Wichtigster Unterschied – der mir bisher gar nicht mal so bewusst war (Comic-Fans werde mich erdolchen…) – zu all den anderen: „Batman“ hat eigentlich keine Superkraft. Er wurde nicht von einer mutierten Spinne gebissen, ist bei keinem geheimen Regierungs-Experiment unter die Räder gekommen, sondern „Batman“ ist vorrangig Bruce Wayne, ein Mensch. Zwar ein gut trainierter Mensch mit vielen technischen Gadgets, aber weder verfügt er über Superkräfte noch kann er seinen Körper verformen. Damit spielt er eher in einer Liga mit Inspector Gadget.

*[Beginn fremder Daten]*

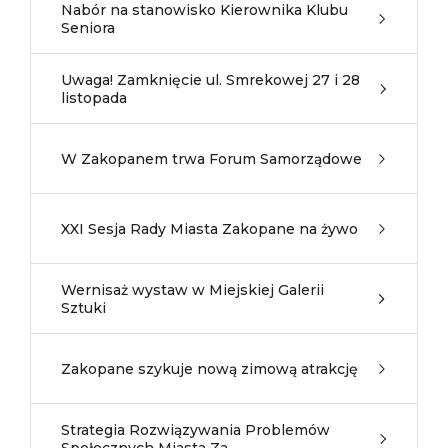
Nabór na stanowisko Kierownika Klubu
Seniora
Uwaga! Zamknięcie ul. Smrekowej 27 i 28
listopada
W Zakopanem trwa Forum Samorządowe
XXI Sesja Rady Miasta Zakopane na żywo
Wernisaż wystaw w Miejskiej Galerii
Sztuki
Zakopane szykuje nową zimową atrakcję
Strategia Rozwiązywania Problemów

Und eben weil hier keine Geschichte im Sinne von „Wo hat der Kerl denn seine Superkräfte her?“ erzählt werden muss, konzentriert Regisseur Nolan sich darauf zu ergründen, warum Bruce Wayne zu Batman geworden ist. Anstatt sich in wilden Animationen zu ergehen, bekommt der Zuschauer einen Blick in die Gedankenwelt Waynes, die vor allem von Furcht geprägt wird. Denn: „Batman“ hat Angst vor Fledermäusen, dank eines tief in der Kindheit verwurzelten Traumas.
So kommt Waynes Erklärung, warum er sich denn gerade für die Fledermaus als Symbol entschieden hat, schon fast poetisch daher: „Damit meine Feinde die gleiche Angst haben wie ich.“
Natürlich kommt auch die Action nicht zu kurz, so dass der zwangsläufige Showdown am Ende auch mit tollen Effekten begeistern kann. Ebenso wie die Besetzungsliste: neben Christian Bale wären da noch Morgan Freeman, Michael Caine, Liam Neeson, Katie Holmes und mein besonderer Freund Cilian Murphy („Sunshine“, „28 Days Later“) zu nennen. Während Caine natürlich die Idealbesetzung für einen britisch anmutenden Butler ist, kann Morgan Freeman als technisch versierter Gadget-Erfinder vom Schlage eines bond’schen Q’s überzeugen. Katie Holmes weckt mit ihrer unbedarften mädchenhaften Art einmal mehr den Beschützerinstinkt (wer beschützt sie eigentlich vor ihrem Ehemann?!) und Murphy hat eh ein wenig den Wahnsinn im Blick, für die Besetzung als Bösewicht natürlich ideal.
Alles in allem ein gelungener Superhelden-Film, der sich erfreulich von der locker-leichten Erzählwelt der knallbunten Comic-Verfilmungen abhebt. Merke: in Gotham City ist es 20 Stunden am Tag Nacht, und wenn es mal nicht in Strömen regnet, dann qualmt es zumindest aus jedem Gullideckel. Das ist stimmig, so mag ich das!